Ce constat nous a fait formuler l’hypothèse suivante : il devrait être possible de déterminer un profil métabolique caractéristique d’un état « sain », présent chez les individus très jeunes en bonne santé au moment de la phase de croissance.
Ce métabolisme de base sain, courant et omniprésent dans l’organisme humain, suivrait, comme pour les masses osseuse et musculaire, une trajectoire également concave au cours de l’existence. À mesure que l’organisme vieillit, la dérégulation métabolique le ferait progressivement dévier vers un nouveau métabolisme de base, non sain.
Quelles implications pratiques ?
Si l’on parvient à définir les métabolites invariants constituant ce métabolisme de base sain, commun à tous, il est possible d’intervenir au plus tôt pour le préserver le plus longtemps possible. Voire pour améliorer son capital.
Le métabolisme de base sain ne serait pas constant à un moment défini, mais oscillerait dans une plage spécifique, notamment en fonction de l’origine génétique. Sous l’effet de contraintes externes, il pourrait également se modifier dans une certaine mesure, pour aider l’organisme tout entier à se réguler et à rester stable.
Comprendre ces variations pourrait également s’avérer utile pour déterminer l’efficacité, voire la pertinence, d’un traitement. Aujourd’hui, le bilan de santé s’appuie sur des analyses biologiques. Mais leur signification biologique est-elle correctement évaluée ?
Un exemple : dans le cas où les analyses indiquent une augmentation du niveau de LDLc (low density lipoproteins, le « mauvais cholestérol »), le médecin intervient en prescrivant un inhibiteur de la synthèse du cholestérol. Et si, dans certains cas, au regard des variations d’autres métabolites, la variation du cholestérol était liée à un effet d’adaptation du métabolisme de base sain, et donc utile pour le système ?
Changer de modèle de nutrition préventive
La caractérisation des facteurs déterminant le métabolisme de base sain pourrait permettre d’améliorer les recommandations nutritionnelles préventives de la naissance à la mi-vie, afin d’atteindre à ce moment le pic métabolique sain le plus élevé, puis de le maintenir le plus longtemps possible avant le déclin naturel.
Dans cette nouvelle perspective, la nutrition préventive primaire devra consister en une éducation nutritionnelle et des recommandations appropriées pour atteindre l’optimum le plus élevé possible.
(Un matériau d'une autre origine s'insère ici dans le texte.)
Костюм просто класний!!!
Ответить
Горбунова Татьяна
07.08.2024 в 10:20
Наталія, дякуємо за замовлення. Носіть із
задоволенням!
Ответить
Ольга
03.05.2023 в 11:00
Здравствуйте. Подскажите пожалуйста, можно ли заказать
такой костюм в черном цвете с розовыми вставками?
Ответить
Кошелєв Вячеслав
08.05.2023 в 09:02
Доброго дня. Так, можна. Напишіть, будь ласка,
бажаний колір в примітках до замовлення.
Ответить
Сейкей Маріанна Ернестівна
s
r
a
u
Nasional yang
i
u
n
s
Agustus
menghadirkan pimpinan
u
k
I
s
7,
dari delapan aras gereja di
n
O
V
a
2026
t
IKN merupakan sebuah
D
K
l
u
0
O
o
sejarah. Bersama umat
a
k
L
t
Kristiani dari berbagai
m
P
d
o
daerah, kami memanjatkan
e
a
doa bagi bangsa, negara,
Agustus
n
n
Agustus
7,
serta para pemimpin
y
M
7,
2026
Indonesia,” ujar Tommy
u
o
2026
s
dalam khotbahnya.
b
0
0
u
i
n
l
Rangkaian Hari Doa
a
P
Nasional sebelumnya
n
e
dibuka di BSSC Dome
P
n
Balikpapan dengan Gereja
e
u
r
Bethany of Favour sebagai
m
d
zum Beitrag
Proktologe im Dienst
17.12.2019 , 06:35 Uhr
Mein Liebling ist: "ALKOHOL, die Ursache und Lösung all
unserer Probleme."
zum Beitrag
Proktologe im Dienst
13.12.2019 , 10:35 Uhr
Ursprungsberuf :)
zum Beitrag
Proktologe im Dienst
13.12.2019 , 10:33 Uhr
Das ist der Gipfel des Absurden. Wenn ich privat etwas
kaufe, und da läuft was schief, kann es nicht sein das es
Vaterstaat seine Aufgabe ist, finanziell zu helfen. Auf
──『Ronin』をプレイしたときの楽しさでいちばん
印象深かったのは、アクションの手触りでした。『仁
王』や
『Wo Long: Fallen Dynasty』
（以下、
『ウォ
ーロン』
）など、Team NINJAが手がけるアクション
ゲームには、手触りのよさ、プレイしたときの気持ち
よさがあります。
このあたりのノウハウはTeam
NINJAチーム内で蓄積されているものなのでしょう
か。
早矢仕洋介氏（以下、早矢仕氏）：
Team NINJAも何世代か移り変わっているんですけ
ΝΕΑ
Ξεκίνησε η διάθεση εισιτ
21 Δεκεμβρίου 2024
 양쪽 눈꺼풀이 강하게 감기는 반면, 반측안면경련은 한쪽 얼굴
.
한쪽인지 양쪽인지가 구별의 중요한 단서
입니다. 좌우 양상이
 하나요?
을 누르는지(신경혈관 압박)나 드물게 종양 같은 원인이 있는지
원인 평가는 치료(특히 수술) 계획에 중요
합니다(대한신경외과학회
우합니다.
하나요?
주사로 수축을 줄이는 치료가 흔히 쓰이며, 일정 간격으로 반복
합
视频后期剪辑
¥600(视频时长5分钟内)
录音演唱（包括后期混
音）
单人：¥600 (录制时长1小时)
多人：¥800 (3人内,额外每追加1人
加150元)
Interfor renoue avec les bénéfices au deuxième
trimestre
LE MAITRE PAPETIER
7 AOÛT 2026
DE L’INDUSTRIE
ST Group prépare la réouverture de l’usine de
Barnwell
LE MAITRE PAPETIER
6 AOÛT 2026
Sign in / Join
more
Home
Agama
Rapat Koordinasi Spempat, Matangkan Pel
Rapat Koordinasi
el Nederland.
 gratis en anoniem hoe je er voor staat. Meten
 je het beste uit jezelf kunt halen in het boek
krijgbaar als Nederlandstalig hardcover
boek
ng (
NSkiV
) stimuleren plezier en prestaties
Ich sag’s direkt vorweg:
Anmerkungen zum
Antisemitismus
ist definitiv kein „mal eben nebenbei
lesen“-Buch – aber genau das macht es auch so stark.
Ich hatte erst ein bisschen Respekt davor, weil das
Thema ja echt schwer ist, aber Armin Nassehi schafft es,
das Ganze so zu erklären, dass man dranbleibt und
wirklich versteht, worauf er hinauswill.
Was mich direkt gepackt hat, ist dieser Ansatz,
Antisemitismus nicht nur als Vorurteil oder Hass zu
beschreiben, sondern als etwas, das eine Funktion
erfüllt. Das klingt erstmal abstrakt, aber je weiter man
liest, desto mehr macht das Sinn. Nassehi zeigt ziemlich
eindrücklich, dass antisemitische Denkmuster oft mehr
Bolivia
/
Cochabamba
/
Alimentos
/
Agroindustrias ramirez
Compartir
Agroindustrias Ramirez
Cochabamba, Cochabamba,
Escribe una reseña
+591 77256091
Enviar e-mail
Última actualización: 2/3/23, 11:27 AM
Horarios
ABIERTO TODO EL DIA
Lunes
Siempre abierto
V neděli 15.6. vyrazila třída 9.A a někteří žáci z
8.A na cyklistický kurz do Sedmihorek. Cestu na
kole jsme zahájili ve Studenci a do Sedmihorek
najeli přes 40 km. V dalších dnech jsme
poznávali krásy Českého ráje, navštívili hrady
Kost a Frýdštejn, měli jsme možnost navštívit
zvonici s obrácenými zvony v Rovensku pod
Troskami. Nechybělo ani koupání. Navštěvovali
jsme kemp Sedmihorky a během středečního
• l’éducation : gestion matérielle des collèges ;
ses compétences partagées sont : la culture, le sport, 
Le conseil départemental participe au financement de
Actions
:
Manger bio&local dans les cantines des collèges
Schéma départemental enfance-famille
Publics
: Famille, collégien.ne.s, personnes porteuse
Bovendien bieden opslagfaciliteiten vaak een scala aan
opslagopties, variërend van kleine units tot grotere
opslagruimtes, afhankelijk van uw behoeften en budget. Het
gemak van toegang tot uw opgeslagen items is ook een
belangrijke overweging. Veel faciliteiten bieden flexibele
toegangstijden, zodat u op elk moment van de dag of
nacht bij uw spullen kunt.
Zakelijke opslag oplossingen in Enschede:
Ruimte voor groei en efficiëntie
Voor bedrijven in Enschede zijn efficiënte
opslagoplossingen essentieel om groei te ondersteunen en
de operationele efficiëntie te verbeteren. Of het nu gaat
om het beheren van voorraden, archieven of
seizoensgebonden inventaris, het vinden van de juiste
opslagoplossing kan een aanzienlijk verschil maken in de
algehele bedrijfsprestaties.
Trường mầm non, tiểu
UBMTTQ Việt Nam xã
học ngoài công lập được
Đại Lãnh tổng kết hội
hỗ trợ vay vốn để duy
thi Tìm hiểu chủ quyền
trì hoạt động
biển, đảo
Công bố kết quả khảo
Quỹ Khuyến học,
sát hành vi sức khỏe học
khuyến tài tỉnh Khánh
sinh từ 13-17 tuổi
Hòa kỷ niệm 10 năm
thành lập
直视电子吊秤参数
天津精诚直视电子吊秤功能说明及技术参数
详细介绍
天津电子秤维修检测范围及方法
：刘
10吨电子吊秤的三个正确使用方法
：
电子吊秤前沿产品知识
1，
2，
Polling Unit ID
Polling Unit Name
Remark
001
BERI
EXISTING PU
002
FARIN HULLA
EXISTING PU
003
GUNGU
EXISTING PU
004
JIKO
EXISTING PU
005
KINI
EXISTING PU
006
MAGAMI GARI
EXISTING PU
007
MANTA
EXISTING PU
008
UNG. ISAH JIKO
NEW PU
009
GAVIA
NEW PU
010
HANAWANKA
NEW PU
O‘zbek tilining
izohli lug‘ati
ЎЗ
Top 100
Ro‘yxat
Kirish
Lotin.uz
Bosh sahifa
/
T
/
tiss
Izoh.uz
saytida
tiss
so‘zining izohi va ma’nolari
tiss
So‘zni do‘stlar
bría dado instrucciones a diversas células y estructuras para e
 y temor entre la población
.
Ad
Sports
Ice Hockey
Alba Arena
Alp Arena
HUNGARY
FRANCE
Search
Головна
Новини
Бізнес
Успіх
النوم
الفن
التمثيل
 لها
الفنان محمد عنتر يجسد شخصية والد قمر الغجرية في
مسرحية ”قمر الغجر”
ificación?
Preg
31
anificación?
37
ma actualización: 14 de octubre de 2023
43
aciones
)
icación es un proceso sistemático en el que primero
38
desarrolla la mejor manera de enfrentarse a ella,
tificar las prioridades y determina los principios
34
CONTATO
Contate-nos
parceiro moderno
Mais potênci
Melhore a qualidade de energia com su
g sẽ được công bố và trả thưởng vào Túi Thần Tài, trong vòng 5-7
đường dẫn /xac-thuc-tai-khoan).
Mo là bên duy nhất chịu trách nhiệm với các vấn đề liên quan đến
Elle s’adressera aux personnes en bonne santé dès la naissance, et sera mise en œuvre pendant l’enfance et l’adolescence.
En nutrition préventive secondaire, l’objectif sera de maintenir l’optimum le plus longtemps possible, afin, compte tenu de la diminution naturelle de la courbe au cours du vieillissement, de n’atteindre le seuil de la maladie que très tardivement, voire jamais, augmentant ainsi l’espérance de vie en bonne santé.
Reste à identifier les facteurs ou modes de vie qui permettront de préserver le métabolisme de base sain. Pour y parvenir, ce concept devrait être mis au centre des futures études cliniques impliquant des volontaires en bonne santé.